Much of the recent surge has been driven by the heavyweight soft drinks firm, Société Frigorifique et Brasserie de Tunis (SFBT), on the back of speculation that it was to obtain the licence to market Heinekenproducts. Others to outperform are Societe Tunisienne d’Enterprises de Telecommunications (Sotetel)and the banking groups Union Bancaire pour le Commerce et l’Industrie and Banque de Tunisie et des Emirats d’Investissement.

Among the losers this year have been national carrier Tunisair– heavily hit by the depressed global air-transport and weak tourism markets in the early months of the year – and the leasing sector, which has been troubled by non-performing loan problems.

Looking forward, the macroeconomic environment is likely to put more upward pressure on share prices. ‘In terms of fundamentals, the Tunisian economy is not doing too badly,’ says one local economist. ‘We are expecting GDP [gross domestic product] growth of 5.5-6 per cent next year. Most companies will see improvement in bottom-line figures. A combination of a good harvest and good news concerning tourism is a signal to investors that the cycle is reversing and anticipation for 2004 is good. Any stock market increase of less than 25 per cent will be disappointing.’

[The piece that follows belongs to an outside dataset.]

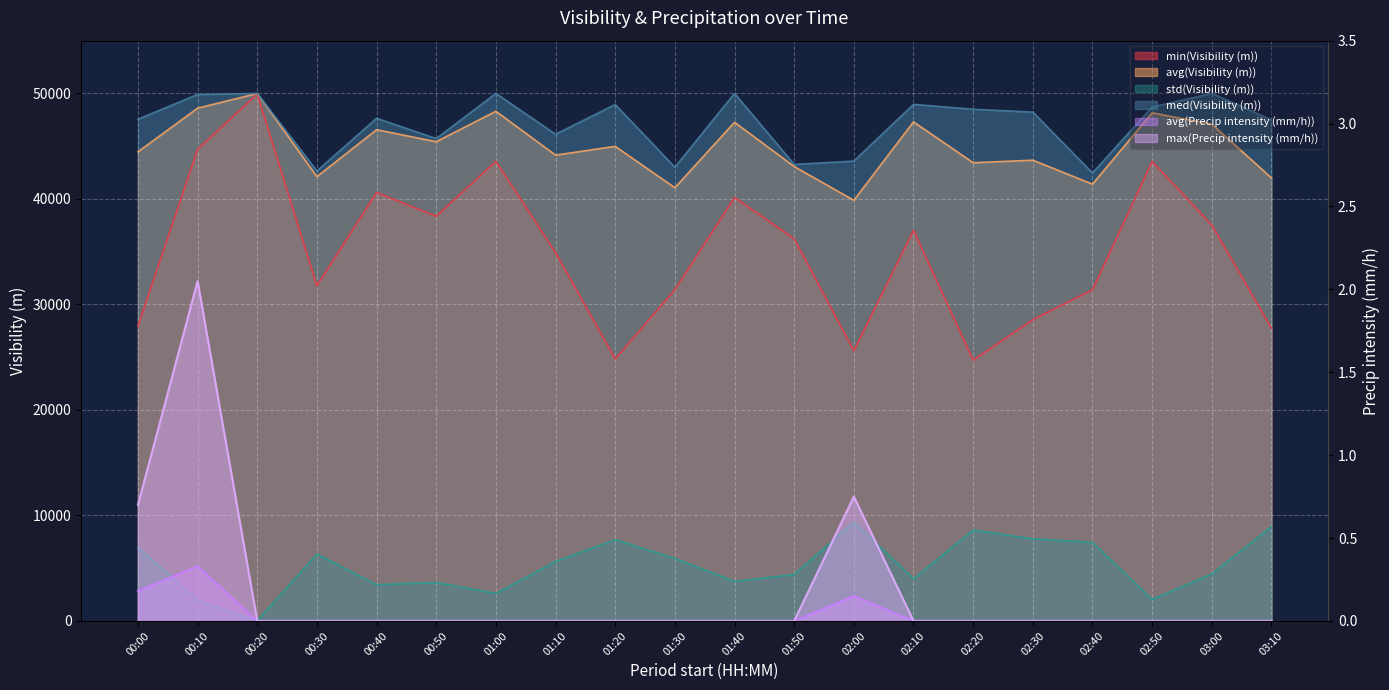

What is the total value across all series at 01:10?

130820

Improving liquidity could further fuel a surge. ‘Foreign investors have been coming back which will certainly boost trade levels,’ says the economist. Domestic and international investors alike will be attracted to a new round of privatisation, if the schedule drawn up is adhered to. Highlights on the horizon include the part privatisation of Banque du Sud, Societe Tuniso-Algerienne de Ciment Blancand Tunisie Telecom.

Analysts pick out Sotetel and SFBT – strong performers this year – and Monoprix as stocks to watch in 2004.

Not everyone shares the optimistic view, however. ‘Tunisia is a very special market,’ says a local broker. ‘It’s composed of small investors and they treat it like a casino. They are only interested in short-term gains. We don’t have a financial tradition in Tunisia.’ The lack of a broader investor base – and comparatively thin trading conditions – will be a hindrance to the development of the market, even as the government adds some breadth with its privatisation programme.